Когда пришла очередь Пейко, Дюро в первый момент показалось, что он не перенесет позора его страданий. Жеребец будто бы чувствовал, что за ним следит дружественный взгляд. Когда раскаленное клеймо поднесли к его крупу, он встал на дыбы, а как только подручные прижали его к выхоленной гладкой шерсти, он резко встал на передние ноги, выбросив зад высоко вверх, и левым задним копытом ударил одного из солдат. Тот упал и завопил от боли. Но мучителей было много, и они хорошо знали свое дело. Шестеро из них зависли на норовистом жеребце, канатом привязали его к одиноко стоящему буку и до тех пор охаживали длинной ременной плеткой, пока он не склонил покорно гордую голову.
Дюро отвел от своего любимца глаза со слезами стыда и бессилия. Никто теперь, кроме него, не сможет приложить к ранам Пейко тряпку с отваром ромашки.
Темнело.
Офицер выкрикнул последние распоряжения.
Через три минуты на лугу погасли все огни.
Еще через четверть часа луг опустел, и на нем осталось лишь несколько дозоров.
Свежий ветерок под вечерний звон колоколов сельского костела развеял тучи на небосклоне. Пейко вместе с другими молодыми жеребцами направил свой грустный, просящий взгляд к золотистому серпу месяца. Язмина и ее подруги спокойно паслись, пощипывая травку.

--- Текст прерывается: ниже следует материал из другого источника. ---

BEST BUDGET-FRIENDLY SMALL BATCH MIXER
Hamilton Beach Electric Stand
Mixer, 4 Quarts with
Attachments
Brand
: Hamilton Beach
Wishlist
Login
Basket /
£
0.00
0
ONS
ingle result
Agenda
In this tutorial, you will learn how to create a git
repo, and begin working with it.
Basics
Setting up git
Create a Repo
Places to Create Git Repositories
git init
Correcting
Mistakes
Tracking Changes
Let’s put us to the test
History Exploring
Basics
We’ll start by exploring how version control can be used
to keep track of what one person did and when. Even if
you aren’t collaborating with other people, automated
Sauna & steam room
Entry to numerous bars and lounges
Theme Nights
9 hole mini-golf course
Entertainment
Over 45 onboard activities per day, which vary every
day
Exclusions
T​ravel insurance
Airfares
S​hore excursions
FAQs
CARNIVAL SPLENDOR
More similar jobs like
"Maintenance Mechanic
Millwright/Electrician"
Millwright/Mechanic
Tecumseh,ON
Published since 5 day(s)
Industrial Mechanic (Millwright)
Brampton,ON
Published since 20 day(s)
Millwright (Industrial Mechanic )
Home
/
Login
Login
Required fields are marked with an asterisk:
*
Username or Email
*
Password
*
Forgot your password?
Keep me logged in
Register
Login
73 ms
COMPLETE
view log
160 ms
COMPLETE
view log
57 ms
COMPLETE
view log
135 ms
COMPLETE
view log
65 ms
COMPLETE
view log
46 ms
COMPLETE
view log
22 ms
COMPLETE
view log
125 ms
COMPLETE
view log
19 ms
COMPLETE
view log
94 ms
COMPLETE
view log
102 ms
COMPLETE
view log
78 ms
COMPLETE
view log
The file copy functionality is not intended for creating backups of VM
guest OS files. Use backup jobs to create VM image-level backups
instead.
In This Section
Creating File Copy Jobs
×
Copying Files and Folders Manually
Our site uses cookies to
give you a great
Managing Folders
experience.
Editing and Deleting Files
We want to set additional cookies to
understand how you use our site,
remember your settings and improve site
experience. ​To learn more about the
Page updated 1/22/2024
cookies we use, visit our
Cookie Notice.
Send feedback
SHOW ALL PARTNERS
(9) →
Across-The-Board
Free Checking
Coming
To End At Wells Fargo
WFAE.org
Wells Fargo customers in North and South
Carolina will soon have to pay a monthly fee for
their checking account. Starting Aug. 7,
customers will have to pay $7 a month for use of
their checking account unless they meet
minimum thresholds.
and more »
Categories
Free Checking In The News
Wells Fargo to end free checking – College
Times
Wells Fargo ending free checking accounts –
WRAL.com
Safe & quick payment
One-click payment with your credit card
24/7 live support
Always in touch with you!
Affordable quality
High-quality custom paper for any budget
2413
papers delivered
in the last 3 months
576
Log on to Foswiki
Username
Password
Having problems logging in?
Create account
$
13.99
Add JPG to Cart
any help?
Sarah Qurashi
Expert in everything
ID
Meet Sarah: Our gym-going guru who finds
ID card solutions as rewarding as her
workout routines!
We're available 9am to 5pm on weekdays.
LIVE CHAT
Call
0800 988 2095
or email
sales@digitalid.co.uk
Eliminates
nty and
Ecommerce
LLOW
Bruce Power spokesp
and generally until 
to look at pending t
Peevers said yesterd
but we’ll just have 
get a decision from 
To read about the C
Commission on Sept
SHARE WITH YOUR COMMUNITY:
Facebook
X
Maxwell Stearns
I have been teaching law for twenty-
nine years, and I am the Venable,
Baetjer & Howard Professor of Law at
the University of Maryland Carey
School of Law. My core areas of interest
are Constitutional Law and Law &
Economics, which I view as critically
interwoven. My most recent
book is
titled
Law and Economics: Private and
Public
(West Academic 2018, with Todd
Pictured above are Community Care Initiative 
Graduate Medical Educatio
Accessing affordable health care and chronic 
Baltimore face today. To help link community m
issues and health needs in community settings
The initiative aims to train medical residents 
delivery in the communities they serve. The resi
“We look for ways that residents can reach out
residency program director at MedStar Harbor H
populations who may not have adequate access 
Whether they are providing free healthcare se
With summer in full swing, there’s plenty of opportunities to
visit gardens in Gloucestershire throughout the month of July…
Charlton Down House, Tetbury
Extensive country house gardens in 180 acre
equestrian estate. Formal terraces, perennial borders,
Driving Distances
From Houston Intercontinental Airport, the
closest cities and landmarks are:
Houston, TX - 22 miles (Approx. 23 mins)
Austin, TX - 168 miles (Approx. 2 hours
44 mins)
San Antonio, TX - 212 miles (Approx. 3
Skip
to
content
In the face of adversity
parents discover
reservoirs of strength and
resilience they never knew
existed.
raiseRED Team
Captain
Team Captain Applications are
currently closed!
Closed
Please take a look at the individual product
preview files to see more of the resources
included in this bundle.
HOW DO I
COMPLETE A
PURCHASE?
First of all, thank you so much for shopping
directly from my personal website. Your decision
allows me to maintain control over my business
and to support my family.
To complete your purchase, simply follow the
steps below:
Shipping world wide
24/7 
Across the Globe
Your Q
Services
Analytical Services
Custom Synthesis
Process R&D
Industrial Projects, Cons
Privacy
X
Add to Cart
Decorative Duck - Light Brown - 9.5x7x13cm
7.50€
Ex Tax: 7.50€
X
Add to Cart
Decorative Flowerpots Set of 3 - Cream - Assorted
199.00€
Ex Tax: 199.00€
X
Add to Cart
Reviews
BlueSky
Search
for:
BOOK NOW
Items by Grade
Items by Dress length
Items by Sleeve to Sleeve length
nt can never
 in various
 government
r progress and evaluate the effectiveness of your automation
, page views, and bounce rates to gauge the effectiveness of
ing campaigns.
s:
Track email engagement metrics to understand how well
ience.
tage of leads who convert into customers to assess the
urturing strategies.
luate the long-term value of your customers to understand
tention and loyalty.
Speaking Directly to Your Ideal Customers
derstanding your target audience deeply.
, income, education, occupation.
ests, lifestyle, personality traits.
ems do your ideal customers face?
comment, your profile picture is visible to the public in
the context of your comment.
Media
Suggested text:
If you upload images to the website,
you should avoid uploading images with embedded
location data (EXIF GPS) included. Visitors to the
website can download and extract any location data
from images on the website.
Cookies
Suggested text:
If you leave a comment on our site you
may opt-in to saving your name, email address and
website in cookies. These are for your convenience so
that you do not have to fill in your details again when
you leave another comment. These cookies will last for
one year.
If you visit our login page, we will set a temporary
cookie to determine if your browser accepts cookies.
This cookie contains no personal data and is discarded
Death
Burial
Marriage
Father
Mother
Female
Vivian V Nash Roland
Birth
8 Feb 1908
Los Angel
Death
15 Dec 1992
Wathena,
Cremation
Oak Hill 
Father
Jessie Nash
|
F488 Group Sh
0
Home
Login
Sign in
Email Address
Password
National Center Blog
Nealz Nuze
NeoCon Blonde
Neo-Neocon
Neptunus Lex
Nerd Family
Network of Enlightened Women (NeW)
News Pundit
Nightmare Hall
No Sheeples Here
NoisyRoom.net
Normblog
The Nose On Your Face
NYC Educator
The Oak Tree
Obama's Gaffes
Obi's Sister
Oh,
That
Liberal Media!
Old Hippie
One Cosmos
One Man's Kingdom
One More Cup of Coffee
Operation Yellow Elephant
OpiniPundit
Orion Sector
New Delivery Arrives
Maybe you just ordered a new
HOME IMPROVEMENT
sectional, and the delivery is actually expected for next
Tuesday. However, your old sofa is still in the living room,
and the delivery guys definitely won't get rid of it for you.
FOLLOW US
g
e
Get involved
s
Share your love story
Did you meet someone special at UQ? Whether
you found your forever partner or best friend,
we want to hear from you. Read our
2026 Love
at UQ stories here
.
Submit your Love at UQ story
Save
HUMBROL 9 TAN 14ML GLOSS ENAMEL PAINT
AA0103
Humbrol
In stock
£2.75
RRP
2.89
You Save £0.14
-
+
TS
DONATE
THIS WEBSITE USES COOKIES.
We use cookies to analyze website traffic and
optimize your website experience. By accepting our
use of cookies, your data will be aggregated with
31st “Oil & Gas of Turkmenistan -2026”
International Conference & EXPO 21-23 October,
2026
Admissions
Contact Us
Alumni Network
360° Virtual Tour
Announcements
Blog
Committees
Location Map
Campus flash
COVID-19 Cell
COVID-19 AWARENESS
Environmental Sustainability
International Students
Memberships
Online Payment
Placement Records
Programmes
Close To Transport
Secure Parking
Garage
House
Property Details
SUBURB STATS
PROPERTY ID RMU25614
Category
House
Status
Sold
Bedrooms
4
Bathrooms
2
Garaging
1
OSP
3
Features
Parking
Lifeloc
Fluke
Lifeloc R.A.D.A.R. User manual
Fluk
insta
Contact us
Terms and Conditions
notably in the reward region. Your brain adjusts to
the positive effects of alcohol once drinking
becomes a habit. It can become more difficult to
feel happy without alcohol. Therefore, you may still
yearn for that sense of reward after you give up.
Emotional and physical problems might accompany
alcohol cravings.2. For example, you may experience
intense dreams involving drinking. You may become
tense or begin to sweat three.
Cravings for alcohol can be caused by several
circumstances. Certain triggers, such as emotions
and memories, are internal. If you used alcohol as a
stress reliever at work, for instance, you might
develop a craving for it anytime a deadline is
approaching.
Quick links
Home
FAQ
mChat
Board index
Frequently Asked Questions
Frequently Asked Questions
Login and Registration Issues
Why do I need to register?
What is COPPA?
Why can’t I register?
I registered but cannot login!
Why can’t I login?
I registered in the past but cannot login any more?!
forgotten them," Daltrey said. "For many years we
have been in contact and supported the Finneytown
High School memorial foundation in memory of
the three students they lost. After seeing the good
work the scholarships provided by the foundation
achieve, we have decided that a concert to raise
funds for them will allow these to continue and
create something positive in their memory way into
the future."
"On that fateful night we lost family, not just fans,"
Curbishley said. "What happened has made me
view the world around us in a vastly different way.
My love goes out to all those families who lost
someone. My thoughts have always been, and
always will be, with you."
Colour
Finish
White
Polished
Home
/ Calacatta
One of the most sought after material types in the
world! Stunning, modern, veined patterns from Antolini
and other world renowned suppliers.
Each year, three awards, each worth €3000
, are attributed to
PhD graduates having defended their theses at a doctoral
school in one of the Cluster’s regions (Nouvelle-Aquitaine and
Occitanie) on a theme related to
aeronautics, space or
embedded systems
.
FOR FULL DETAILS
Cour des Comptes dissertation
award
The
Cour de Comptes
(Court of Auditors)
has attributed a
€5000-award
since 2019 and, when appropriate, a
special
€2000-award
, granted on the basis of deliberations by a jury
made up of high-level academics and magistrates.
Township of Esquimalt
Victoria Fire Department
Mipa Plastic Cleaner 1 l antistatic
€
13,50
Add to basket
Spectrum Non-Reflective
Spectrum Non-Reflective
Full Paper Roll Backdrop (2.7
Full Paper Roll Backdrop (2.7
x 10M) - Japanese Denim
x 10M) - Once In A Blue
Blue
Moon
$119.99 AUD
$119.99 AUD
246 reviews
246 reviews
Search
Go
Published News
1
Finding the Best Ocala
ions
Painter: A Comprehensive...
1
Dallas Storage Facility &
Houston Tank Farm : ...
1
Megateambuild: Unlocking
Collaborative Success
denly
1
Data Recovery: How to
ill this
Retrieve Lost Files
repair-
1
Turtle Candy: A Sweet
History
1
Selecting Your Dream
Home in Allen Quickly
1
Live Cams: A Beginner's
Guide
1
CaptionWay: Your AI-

В это время паровозик, тяжко пыхтя, притащил в тупичок первые пустые вагончики для скота. Охрипший машинист по-словацки переругивался с немецким солдатом-переводчиком.
— Где это видано — во тьме грузить скот?
— Приказ есть приказ, его не обсуждают.
— А мне плевать! Грузить не буду.
Дюро впервые после побега из школы усмехнулся: машинист Бендик был его старым приятелем.
Тихо, словно уж, соскользнул Дюро с дуба. Сделав крюк, чтобы не услышали шороха его шагов дозорные, подкрался он к паровозу с неохраняемой стороны. Выждав, когда переводчик занял свое внимание перепалкой погонщиков с испуганными коровами, Дюро шепнул:
— Дядя Бендик! Это я…
— Кто?
— Дюро Хмелик.
— А ну-ка гребись отсюда! — строго зашептал Бендик и прижал палец к губам.
— Возьмите меня на паровоз!
— Сегодня я с охранниками. В другой раз…
— Куда вы коней повезете?
— Не знаю, куда прикажут.
— Этим же составом?
— Нет, этим только коров… Коней, наверное, завтра.